Arrivée in extremi à l’heure, je fus témoin du bagage intellectuel qui caractérisait la femme. J’ai pu à travers les échanges sur son livre avec Mathurin Goli Bi et Abou Diarra, tous deux dramaturges, avoir un bande annonce alléchante de ce recueil de pièces de théâtre. Dans le fond, on y parle de viol, d’inceste, de trahison,  de révolte. Dans la forme, il ressort que Wêrê Wêrê ne s’enferme dans aucune règle du genre théâtral. Elle exprime des choses, sort ce qu’elle a en elle, écrit. Mathurin Goli bi Irié qui a lu son livre avec intérêt affirme que son titre n’est pas aussi fort que le contenu de son oeuvre. L’intelectuelle autodidacte a également pu écouter la critique de Abou Diarra qui s’est penché sur une étude des thèmes abordés dans « Le parler chanter ».

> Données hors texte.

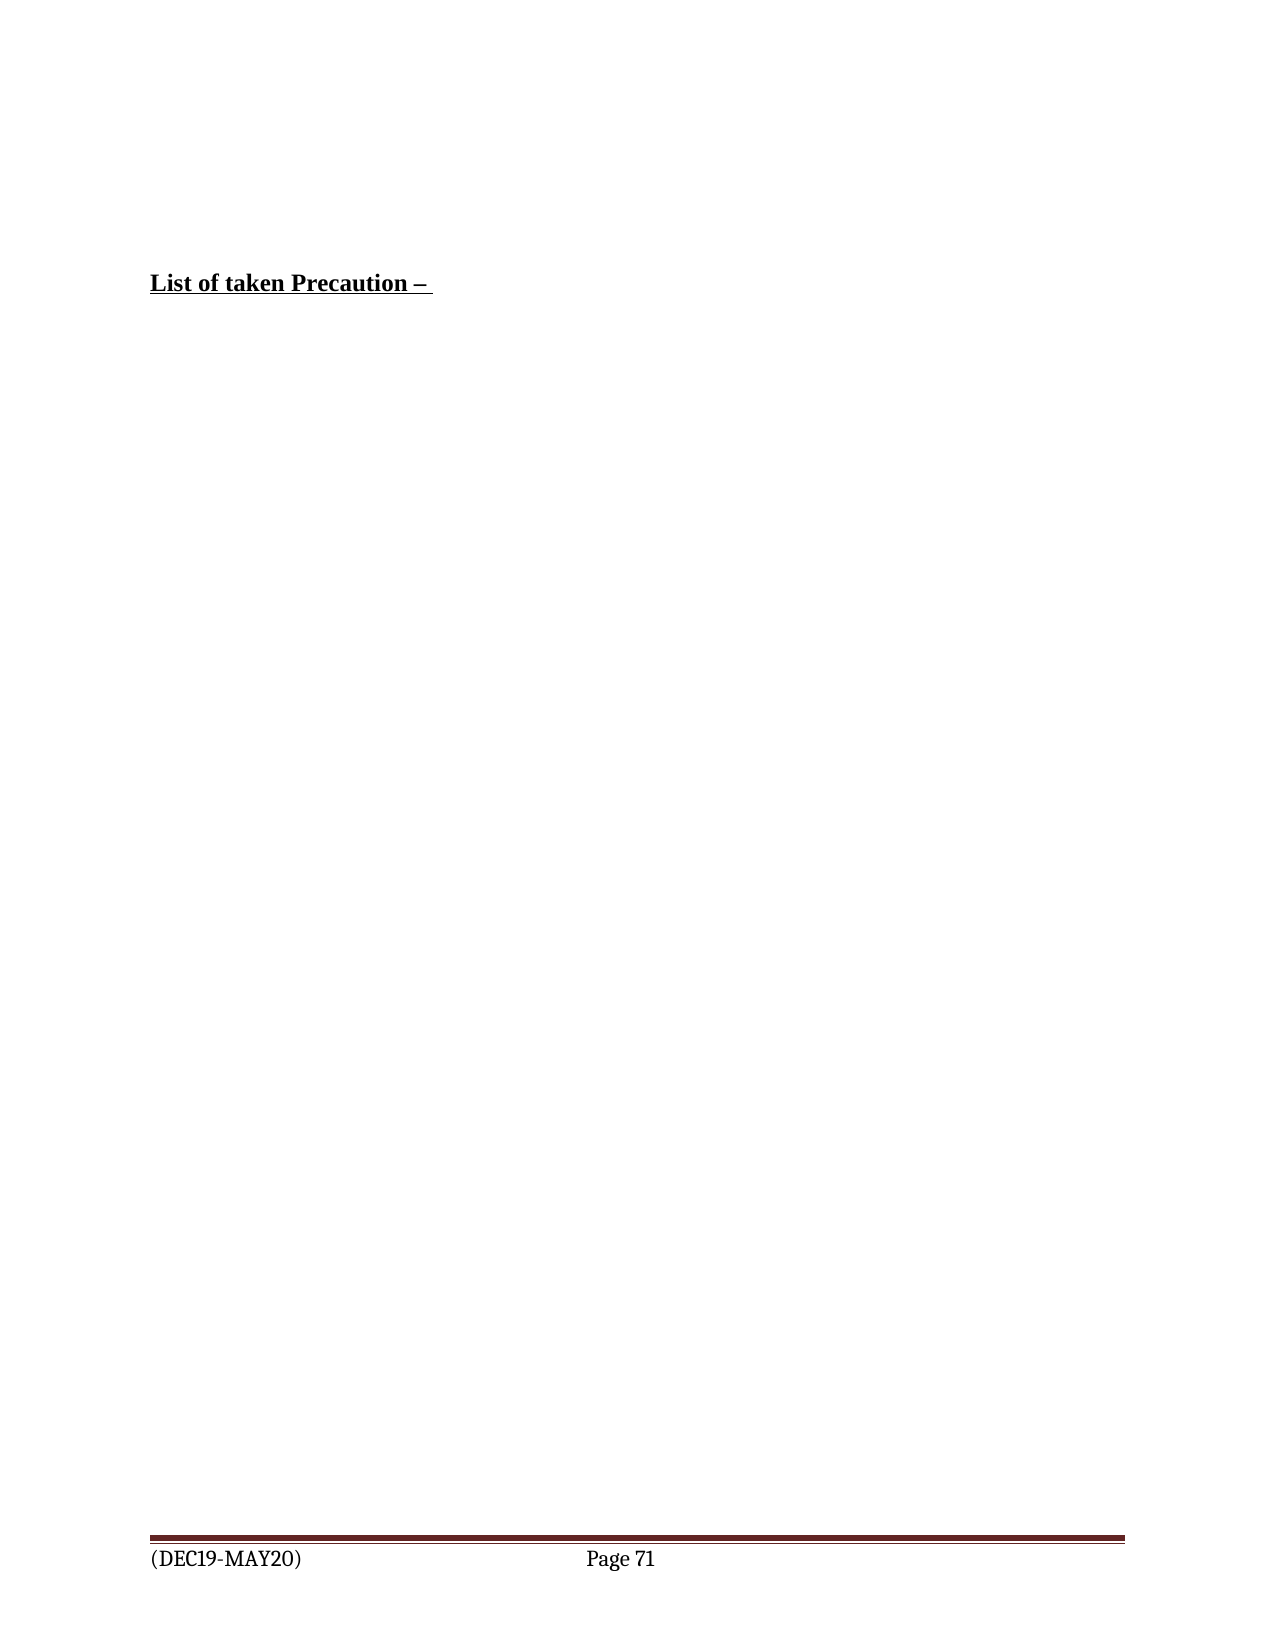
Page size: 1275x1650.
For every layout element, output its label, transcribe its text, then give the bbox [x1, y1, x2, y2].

text List of taken Precaution – [150, 268, 1125, 296]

Yahn Aka, jeune activiste pour la littérature en Côte d’Ivoire, au micro.
Le regard bienveillant,  le sourire facile, elle repondait aux interrogations de chacun de nous, parfois impassible, parfois amusée, toujours impliquée. Wêrê wêrê a parlé de l’importance du théâtre,  de la nécessité d’une promotion adaptée à notre environnement actuel. Elle s’est également arrêtée sur la spiritualité.  Et je dois avouer que j’ai été soufflée par son élévation et son ouverture d’esprit. « Quand vous êtes adossés à un arbre, vous ne le voyez pas, mais vous le sentez. C’est ça Dieu. » J’ai compris écoutant son développement que la foi dépasse la religion. L’artiste multidimensionnelle s’est demandé pourquoi on pensait systématiquement à la sorcellerie quand on evoquait la part de spiritualité de l’Afrique. Ce point a retenu mon intention. Peut être pourra t-elle mieux y revenir à l’occasion de l’émission radio « Culturama » sur la web radio « Classe Fm », auquelle je lui ai demandé de participer très prochainement.
C’était un enregistrement rythmée,  un débat passionné mais modéré. Je suis ravie d’y avoir pris part et je remercie Yahn pour l’initiative.